— Work request —
Only the lines from the start of the entries up to and including the line with "490 285 33.50" should be written out, exactly as they stand.

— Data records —

*-*-*

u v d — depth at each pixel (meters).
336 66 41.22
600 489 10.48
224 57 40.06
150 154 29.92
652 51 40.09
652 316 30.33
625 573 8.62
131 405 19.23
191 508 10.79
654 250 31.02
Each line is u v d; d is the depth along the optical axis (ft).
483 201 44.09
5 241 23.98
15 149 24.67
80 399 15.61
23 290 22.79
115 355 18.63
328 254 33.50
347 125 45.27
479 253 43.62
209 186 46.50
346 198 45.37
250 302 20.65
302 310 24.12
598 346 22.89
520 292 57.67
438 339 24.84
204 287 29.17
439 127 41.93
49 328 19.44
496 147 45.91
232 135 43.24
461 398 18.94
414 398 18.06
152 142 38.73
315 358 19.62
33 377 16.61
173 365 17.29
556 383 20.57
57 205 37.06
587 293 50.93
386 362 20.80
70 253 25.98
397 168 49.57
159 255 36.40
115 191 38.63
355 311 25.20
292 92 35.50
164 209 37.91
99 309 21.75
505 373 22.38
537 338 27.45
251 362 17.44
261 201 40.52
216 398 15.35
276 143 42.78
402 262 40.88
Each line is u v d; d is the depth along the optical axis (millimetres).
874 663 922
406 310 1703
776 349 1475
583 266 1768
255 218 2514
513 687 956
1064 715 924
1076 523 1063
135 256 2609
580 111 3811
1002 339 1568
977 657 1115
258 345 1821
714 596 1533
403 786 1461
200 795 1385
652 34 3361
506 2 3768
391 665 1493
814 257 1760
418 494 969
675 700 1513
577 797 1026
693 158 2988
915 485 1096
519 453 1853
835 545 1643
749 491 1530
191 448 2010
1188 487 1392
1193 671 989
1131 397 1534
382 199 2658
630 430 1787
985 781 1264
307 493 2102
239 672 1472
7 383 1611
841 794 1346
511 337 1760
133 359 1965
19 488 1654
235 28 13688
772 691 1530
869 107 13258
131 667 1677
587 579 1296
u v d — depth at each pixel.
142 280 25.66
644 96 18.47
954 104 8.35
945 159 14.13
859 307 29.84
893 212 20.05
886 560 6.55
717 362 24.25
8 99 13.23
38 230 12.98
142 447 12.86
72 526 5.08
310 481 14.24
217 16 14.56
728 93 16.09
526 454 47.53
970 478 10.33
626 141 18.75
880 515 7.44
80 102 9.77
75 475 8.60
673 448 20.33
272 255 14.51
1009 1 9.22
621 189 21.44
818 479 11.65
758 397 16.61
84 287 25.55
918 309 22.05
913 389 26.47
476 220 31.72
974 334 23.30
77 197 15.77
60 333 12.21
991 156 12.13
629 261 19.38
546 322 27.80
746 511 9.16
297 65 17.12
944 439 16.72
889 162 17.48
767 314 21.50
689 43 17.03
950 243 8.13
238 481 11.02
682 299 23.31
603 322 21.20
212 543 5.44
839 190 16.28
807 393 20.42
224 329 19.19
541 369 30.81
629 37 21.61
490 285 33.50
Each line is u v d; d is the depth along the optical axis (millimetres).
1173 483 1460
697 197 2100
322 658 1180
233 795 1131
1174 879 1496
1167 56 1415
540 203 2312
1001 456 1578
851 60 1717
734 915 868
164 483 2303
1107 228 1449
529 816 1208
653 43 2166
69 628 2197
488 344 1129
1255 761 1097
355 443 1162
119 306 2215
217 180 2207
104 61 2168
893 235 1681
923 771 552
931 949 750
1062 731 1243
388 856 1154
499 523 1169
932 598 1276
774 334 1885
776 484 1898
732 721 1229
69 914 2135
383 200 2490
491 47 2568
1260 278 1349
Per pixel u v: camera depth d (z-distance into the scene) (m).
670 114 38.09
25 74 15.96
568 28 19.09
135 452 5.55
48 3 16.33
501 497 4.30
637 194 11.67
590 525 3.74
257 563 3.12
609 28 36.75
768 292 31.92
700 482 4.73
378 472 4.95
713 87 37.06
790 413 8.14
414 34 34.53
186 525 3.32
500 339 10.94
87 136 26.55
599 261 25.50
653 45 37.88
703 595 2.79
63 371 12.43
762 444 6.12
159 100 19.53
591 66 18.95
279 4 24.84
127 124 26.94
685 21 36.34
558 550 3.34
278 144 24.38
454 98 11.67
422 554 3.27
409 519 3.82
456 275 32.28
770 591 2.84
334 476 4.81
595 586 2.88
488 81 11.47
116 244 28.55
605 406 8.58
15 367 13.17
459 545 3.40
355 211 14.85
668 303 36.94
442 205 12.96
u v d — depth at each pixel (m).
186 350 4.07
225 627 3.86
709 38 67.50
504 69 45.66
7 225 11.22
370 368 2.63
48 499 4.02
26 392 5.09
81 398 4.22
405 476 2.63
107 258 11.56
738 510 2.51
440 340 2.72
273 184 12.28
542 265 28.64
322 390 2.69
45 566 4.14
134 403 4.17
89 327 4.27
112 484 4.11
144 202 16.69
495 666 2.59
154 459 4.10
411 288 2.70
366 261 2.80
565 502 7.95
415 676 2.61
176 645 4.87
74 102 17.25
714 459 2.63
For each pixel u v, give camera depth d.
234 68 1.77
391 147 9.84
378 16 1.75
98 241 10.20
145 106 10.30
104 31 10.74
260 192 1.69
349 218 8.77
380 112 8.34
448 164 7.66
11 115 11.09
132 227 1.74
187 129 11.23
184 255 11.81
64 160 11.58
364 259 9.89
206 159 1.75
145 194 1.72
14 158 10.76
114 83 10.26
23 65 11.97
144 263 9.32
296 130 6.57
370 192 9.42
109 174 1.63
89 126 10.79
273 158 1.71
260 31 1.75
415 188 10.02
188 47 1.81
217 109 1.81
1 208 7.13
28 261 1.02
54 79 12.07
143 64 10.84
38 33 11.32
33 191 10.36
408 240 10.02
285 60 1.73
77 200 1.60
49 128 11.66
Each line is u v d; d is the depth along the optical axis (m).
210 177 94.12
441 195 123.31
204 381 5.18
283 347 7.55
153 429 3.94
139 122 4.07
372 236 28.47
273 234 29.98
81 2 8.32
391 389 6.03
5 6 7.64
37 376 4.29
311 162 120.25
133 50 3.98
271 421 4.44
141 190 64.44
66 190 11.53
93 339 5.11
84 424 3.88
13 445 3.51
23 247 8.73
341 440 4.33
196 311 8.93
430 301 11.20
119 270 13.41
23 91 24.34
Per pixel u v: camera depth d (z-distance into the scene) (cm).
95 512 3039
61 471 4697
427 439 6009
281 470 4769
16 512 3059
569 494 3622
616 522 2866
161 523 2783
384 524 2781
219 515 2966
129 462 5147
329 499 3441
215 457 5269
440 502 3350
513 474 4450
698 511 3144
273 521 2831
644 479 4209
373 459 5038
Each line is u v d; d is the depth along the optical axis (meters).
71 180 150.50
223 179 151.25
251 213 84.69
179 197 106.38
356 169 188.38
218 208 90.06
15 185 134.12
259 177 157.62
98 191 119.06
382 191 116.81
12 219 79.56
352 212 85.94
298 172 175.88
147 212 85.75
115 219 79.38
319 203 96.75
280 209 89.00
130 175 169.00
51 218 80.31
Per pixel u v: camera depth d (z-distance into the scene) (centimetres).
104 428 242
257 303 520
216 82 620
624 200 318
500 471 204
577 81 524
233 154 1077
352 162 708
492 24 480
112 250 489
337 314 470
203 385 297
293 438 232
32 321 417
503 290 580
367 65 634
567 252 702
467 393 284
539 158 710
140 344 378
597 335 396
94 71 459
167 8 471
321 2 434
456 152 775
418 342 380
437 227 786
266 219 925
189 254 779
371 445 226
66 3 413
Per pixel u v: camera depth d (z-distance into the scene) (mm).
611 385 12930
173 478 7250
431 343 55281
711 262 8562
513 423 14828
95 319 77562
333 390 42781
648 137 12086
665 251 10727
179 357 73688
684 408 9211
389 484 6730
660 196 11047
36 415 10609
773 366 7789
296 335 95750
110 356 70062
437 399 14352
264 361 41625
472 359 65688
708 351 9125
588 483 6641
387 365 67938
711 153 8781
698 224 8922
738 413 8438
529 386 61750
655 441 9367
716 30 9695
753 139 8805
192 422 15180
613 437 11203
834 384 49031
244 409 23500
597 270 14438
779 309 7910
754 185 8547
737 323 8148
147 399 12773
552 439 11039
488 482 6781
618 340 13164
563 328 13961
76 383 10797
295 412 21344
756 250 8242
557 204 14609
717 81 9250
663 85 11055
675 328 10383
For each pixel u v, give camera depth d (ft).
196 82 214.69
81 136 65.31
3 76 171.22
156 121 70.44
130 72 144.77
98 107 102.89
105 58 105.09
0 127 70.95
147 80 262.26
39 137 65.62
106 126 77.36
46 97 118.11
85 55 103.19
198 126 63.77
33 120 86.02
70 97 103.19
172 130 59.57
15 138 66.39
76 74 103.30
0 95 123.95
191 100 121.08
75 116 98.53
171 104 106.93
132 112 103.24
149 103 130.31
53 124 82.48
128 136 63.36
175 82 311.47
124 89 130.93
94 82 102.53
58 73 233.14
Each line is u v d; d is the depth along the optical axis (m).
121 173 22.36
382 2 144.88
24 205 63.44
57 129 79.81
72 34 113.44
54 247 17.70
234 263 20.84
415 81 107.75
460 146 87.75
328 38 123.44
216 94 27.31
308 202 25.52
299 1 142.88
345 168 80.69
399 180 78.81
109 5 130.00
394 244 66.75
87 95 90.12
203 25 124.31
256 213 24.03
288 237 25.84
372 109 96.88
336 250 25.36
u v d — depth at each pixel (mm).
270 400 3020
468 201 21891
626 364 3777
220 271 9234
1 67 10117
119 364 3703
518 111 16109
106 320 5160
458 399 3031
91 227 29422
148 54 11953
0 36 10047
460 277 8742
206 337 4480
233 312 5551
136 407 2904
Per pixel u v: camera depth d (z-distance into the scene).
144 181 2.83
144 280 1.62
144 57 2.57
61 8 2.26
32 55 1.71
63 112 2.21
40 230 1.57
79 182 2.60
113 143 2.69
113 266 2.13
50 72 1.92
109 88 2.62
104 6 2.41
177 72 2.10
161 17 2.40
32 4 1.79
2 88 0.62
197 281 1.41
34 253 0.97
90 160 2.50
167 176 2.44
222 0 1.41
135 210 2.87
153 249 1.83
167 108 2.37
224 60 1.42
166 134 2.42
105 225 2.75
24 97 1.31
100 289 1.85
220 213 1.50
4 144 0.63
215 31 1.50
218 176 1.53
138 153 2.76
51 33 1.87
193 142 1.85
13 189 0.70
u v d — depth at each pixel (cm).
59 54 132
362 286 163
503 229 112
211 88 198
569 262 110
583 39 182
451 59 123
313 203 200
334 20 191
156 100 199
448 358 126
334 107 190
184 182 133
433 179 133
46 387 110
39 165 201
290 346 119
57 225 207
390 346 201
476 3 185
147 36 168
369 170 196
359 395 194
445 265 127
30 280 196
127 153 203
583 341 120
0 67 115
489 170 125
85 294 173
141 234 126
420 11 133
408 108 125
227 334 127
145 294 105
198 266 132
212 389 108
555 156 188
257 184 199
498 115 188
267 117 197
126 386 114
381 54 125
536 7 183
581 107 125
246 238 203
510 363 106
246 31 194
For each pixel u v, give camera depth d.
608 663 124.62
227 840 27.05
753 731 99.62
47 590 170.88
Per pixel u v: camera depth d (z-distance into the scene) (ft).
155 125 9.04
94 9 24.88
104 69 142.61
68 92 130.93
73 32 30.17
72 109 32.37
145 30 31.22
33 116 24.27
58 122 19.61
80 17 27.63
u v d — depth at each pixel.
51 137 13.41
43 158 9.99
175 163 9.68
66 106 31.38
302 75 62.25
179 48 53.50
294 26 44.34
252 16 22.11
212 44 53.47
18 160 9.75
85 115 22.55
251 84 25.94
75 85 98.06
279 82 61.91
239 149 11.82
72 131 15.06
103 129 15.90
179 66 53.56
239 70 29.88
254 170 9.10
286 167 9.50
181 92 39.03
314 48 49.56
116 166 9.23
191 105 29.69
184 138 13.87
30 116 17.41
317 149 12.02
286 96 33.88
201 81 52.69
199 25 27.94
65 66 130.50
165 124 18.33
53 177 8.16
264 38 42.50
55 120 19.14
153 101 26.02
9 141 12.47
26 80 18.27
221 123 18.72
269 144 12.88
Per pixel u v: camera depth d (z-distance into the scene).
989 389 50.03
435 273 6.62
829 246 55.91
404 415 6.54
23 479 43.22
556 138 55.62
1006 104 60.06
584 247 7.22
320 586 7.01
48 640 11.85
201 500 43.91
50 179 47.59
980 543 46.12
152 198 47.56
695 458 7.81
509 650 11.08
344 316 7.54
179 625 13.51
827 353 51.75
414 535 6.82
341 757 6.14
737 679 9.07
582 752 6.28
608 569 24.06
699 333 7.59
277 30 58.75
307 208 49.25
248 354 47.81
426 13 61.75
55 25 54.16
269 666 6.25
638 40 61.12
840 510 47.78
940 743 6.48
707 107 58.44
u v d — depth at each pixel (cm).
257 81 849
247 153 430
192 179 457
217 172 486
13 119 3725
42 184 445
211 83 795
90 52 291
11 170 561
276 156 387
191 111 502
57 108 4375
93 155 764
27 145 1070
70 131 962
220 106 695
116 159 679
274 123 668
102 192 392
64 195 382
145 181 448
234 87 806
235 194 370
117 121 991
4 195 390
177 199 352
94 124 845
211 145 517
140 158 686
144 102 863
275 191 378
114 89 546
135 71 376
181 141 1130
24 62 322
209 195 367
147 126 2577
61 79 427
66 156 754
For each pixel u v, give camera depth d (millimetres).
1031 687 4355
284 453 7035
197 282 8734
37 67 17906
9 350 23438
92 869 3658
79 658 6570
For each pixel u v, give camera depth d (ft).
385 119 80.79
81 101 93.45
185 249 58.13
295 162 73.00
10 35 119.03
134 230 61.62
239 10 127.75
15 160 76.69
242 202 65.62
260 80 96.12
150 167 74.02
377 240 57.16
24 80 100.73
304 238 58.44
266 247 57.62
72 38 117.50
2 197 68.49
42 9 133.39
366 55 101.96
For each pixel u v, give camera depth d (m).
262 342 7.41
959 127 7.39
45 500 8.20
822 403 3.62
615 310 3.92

*-*-*

— Result of this exercise —
u v d — depth at each pixel (meters).
336 66 41.22
600 489 10.48
224 57 40.06
150 154 29.92
652 51 40.09
652 316 30.33
625 573 8.62
131 405 19.23
191 508 10.79
654 250 31.02
Each line is u v d; d is the depth along the optical axis (ft).
483 201 44.09
5 241 23.98
15 149 24.67
80 399 15.61
23 290 22.79
115 355 18.63
328 254 33.50
347 125 45.27
479 253 43.62
209 186 46.50
346 198 45.37
250 302 20.65
302 310 24.12
598 346 22.89
520 292 57.67
438 339 24.84
204 287 29.17
439 127 41.93
49 328 19.44
496 147 45.91
232 135 43.24
461 398 18.94
414 398 18.06
152 142 38.73
315 358 19.62
33 377 16.61
173 365 17.29
556 383 20.57
57 205 37.06
587 293 50.93
386 362 20.80
70 253 25.98
397 168 49.57
159 255 36.40
115 191 38.63
355 311 25.20
292 92 35.50
164 209 37.91
99 309 21.75
505 373 22.38
537 338 27.45
251 362 17.44
261 201 40.52
216 398 15.35
276 143 42.78
402 262 40.88
Each line is u v d; d is the depth along the optical axis (millimetres).
874 663 922
406 310 1703
776 349 1475
583 266 1768
255 218 2514
513 687 956
1064 715 924
1076 523 1063
135 256 2609
580 111 3811
1002 339 1568
977 657 1115
258 345 1821
714 596 1533
403 786 1461
200 795 1385
652 34 3361
506 2 3768
391 665 1493
814 257 1760
418 494 969
675 700 1513
577 797 1026
693 158 2988
915 485 1096
519 453 1853
835 545 1643
749 491 1530
191 448 2010
1188 487 1392
1193 671 989
1131 397 1534
382 199 2658
630 430 1787
985 781 1264
307 493 2102
239 672 1472
7 383 1611
841 794 1346
511 337 1760
133 359 1965
19 488 1654
235 28 13688
772 691 1530
869 107 13258
131 667 1677
587 579 1296
u v d — depth at each pixel.
142 280 25.66
644 96 18.47
954 104 8.35
945 159 14.13
859 307 29.84
893 212 20.05
886 560 6.55
717 362 24.25
8 99 13.23
38 230 12.98
142 447 12.86
72 526 5.08
310 481 14.24
217 16 14.56
728 93 16.09
526 454 47.53
970 478 10.33
626 141 18.75
880 515 7.44
80 102 9.77
75 475 8.60
673 448 20.33
272 255 14.51
1009 1 9.22
621 189 21.44
818 479 11.65
758 397 16.61
84 287 25.55
918 309 22.05
913 389 26.47
476 220 31.72
974 334 23.30
77 197 15.77
60 333 12.21
991 156 12.13
629 261 19.38
546 322 27.80
746 511 9.16
297 65 17.12
944 439 16.72
889 162 17.48
767 314 21.50
689 43 17.03
950 243 8.13
238 481 11.02
682 299 23.31
603 322 21.20
212 543 5.44
839 190 16.28
807 393 20.42
224 329 19.19
541 369 30.81
629 37 21.61
490 285 33.50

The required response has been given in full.